Data under study |
_ _ _ _ _ _ _
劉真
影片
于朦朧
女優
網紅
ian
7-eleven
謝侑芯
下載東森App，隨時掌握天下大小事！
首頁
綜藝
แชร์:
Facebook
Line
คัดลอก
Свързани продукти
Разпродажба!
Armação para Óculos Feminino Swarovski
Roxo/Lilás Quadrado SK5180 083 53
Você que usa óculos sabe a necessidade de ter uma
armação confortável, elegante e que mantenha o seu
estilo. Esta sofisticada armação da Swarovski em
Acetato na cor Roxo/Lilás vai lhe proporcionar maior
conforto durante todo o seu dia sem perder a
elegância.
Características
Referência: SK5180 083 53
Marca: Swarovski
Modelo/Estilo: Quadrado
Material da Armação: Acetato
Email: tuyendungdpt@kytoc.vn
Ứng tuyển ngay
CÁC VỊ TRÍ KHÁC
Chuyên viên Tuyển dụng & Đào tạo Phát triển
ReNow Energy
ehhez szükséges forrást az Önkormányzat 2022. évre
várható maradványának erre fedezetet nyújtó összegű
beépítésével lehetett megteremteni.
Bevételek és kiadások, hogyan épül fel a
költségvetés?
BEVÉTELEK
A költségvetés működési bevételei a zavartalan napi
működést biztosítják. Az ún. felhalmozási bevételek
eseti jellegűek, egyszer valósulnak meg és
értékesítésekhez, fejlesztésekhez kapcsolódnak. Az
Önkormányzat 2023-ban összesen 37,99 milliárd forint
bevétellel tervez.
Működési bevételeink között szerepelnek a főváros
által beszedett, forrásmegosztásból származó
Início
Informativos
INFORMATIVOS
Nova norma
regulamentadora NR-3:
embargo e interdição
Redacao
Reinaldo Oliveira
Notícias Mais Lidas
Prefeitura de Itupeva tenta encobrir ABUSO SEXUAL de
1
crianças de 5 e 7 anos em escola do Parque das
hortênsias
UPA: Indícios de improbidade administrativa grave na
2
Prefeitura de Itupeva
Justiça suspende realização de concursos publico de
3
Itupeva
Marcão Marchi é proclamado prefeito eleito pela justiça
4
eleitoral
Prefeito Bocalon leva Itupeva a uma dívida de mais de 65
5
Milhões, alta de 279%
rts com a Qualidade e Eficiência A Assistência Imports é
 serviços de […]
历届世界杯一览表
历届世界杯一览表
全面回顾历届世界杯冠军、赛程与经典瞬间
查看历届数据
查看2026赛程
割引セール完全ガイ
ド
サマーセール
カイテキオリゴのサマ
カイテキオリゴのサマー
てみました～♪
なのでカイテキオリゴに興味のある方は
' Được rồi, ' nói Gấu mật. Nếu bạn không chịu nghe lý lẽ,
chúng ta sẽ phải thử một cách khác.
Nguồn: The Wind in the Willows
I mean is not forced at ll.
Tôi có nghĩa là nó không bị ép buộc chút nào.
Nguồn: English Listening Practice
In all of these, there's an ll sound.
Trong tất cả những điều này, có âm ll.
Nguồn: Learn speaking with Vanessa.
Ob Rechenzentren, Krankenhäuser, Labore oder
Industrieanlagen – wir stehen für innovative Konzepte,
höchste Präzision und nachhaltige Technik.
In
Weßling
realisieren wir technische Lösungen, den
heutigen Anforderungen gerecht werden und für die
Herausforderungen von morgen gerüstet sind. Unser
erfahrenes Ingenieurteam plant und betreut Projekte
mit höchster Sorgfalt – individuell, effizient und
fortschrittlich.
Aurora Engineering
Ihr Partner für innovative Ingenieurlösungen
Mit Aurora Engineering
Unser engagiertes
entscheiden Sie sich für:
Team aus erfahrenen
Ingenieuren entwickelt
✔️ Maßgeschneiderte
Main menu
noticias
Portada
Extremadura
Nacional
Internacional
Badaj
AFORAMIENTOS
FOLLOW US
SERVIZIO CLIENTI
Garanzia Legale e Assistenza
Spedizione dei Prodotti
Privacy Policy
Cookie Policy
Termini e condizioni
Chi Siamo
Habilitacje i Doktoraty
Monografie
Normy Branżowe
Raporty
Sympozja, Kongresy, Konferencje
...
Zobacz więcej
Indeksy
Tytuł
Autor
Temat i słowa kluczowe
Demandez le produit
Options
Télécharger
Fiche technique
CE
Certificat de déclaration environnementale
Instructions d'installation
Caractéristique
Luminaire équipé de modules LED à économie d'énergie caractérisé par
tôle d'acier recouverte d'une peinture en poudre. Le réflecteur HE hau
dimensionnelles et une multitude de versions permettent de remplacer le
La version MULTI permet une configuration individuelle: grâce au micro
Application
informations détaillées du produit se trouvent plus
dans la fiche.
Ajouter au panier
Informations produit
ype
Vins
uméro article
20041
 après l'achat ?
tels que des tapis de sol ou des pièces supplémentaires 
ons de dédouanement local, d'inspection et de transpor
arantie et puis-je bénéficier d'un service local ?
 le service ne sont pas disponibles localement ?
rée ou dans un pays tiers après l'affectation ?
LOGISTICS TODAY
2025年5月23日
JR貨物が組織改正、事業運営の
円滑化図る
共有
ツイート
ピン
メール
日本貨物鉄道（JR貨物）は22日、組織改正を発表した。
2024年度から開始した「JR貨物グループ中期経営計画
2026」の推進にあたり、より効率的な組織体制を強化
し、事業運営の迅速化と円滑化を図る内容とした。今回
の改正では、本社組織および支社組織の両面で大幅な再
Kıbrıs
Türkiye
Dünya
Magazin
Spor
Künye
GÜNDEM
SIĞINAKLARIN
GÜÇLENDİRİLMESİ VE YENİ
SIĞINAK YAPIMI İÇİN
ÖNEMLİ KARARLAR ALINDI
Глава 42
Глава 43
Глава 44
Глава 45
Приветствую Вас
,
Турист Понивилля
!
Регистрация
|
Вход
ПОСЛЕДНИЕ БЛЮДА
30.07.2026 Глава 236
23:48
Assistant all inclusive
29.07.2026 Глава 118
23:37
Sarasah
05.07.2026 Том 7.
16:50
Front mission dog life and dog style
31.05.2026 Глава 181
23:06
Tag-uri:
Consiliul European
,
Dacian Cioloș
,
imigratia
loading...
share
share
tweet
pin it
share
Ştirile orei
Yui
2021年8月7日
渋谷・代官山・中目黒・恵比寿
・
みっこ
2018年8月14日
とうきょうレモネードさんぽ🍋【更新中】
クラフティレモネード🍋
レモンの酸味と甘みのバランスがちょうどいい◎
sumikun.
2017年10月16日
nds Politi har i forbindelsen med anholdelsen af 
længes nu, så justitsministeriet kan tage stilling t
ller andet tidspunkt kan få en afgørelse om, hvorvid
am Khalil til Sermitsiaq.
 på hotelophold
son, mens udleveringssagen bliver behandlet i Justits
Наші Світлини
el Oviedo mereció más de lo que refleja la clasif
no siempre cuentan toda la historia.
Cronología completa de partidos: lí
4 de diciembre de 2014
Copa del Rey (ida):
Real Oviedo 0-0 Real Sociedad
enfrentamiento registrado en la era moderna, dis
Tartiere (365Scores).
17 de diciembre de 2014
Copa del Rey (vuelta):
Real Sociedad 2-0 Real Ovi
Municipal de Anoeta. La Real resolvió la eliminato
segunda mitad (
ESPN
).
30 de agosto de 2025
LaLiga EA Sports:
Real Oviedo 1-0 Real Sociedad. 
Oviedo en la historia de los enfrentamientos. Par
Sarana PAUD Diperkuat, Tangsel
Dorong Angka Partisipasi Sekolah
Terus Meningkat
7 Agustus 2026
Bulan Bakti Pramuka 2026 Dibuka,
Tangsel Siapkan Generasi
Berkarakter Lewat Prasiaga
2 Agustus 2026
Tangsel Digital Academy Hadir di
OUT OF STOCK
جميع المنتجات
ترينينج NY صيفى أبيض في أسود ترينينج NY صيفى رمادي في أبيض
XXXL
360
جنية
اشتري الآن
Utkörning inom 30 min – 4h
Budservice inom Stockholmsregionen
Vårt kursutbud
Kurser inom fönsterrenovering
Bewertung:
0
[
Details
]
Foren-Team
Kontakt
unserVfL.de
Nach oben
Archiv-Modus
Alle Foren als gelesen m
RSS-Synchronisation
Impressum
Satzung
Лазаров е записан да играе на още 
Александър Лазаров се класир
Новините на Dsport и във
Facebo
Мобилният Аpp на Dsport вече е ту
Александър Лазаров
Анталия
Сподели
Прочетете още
_ _ _ _ _ _ _
The problem | The required answer is the run of lines above, starting at the line with "Acetato na cor" and ending at the line with "CÁC VỊ TRÍ KHÁC", reproduced exactly with both ends.

Exercise solution |
Acetato na cor Roxo/Lilás vai lhe proporcionar maior
conforto durante todo o seu dia sem perder a
elegância.
Características
Referência: SK5180 083 53
Marca: Swarovski
Modelo/Estilo: Quadrado
Material da Armação: Acetato
Email: tuyendungdpt@kytoc.vn
Ứng tuyển ngay
CÁC VỊ TRÍ KHÁC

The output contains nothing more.